An Inspector Calls Mark Douet Web

An Inspector Calls @ The Lyceum

Director Stephen Daldry sends a poignant message of humanity with his production of An Inspector Calls.

The Lyceum plays host to a full house tonight as J. B. Priestley’s play draws in everyone from school children to more mature theatre goers.

Daldry uses his space wisely from the get go, as a small boy runs through the audience and takes to the stage. When the set is finally revealed, Daldry’s spectacular expressionist vision of 1912 makes clever use of extras; children provide a representation of the working class, delivering silent, yet strong social context throughout the narrative. The added use of pyro and the setting of the mini mansion takes the ‘dining room drama’ to another level, and translates the setting to the stage for 2016.
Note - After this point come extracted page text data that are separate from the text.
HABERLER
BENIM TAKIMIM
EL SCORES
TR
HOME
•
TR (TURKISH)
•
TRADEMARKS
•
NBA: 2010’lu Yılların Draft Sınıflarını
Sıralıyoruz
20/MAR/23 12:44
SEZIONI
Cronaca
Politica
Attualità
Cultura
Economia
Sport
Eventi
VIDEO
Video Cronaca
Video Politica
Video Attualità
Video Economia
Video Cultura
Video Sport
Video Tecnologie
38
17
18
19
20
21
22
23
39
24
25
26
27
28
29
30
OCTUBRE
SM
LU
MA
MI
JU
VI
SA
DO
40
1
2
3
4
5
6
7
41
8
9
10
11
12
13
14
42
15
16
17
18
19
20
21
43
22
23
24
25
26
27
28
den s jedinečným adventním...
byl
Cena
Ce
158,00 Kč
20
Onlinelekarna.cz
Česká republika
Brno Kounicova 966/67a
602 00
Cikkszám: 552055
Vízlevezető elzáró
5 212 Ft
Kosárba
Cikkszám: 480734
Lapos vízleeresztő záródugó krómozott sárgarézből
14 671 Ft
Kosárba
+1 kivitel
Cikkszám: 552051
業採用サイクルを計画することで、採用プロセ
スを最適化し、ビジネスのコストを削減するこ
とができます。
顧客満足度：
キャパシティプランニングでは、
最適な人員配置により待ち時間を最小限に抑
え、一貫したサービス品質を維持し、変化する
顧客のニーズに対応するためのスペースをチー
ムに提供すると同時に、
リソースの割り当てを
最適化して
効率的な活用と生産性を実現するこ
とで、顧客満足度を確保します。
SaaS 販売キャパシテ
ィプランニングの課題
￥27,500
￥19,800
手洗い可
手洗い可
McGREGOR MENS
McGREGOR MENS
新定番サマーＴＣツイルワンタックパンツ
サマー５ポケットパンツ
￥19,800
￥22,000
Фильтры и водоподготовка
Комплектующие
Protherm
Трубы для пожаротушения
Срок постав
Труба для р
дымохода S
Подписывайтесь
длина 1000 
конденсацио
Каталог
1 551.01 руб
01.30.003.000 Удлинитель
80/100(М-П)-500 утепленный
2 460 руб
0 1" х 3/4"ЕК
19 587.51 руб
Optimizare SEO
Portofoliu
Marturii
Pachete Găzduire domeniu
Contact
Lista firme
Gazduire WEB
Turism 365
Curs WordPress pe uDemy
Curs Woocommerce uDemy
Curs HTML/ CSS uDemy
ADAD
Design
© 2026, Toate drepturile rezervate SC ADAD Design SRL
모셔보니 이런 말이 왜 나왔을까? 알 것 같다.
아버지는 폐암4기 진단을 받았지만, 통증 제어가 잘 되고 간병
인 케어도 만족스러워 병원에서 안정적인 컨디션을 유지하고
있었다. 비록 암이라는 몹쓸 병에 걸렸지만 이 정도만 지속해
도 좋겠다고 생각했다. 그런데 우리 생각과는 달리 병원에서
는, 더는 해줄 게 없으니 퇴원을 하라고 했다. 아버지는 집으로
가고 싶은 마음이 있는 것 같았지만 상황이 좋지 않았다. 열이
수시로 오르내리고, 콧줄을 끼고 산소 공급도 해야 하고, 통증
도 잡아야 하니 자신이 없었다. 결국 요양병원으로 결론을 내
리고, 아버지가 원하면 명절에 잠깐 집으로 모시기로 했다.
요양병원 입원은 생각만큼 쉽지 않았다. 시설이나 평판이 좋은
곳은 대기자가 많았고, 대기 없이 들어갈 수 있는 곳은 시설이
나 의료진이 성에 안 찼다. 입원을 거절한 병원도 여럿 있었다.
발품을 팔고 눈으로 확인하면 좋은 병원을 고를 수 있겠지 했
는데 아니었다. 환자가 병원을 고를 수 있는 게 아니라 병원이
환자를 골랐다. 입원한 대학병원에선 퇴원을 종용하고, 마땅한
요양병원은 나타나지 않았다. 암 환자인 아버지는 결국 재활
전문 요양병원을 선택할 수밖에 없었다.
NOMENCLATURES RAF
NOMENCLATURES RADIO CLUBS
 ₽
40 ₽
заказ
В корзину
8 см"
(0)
Hamish Riddle as Eric Birling delivers an entertaining performance which provides some much needed comic relief during the show, whilst Katherine Jack as daughter Sheila Birling holds the audience tightly throughout and shows the character’s realisation and emotional journey straight on the surface. Both Geoff Leesley and Caroline Wildi as Mr and Mrs Birling provide convincing depictions of the pre-war, older generation and play J. B. Priestley’s characters perfectly, highlighting the stark generational differences, a key component of the play.

Double bluff? Triple Bluff? Apparition or otherwise, the classic ending of J. B. Priestley’s work is iconic and delivered perfectly. Liam Brennan as Inspector Goole provided a powerful performance, bringing everything from laughs to gasps and even intense speeches of human kindness.

The political element of An Inspector Calls remains still within its context, yet also fits with the zeitgeist of today. In a time of student Doctor strikes and austerity, the seventy one year old critique of the upper classes and its importance of human connections, has never been more relevant.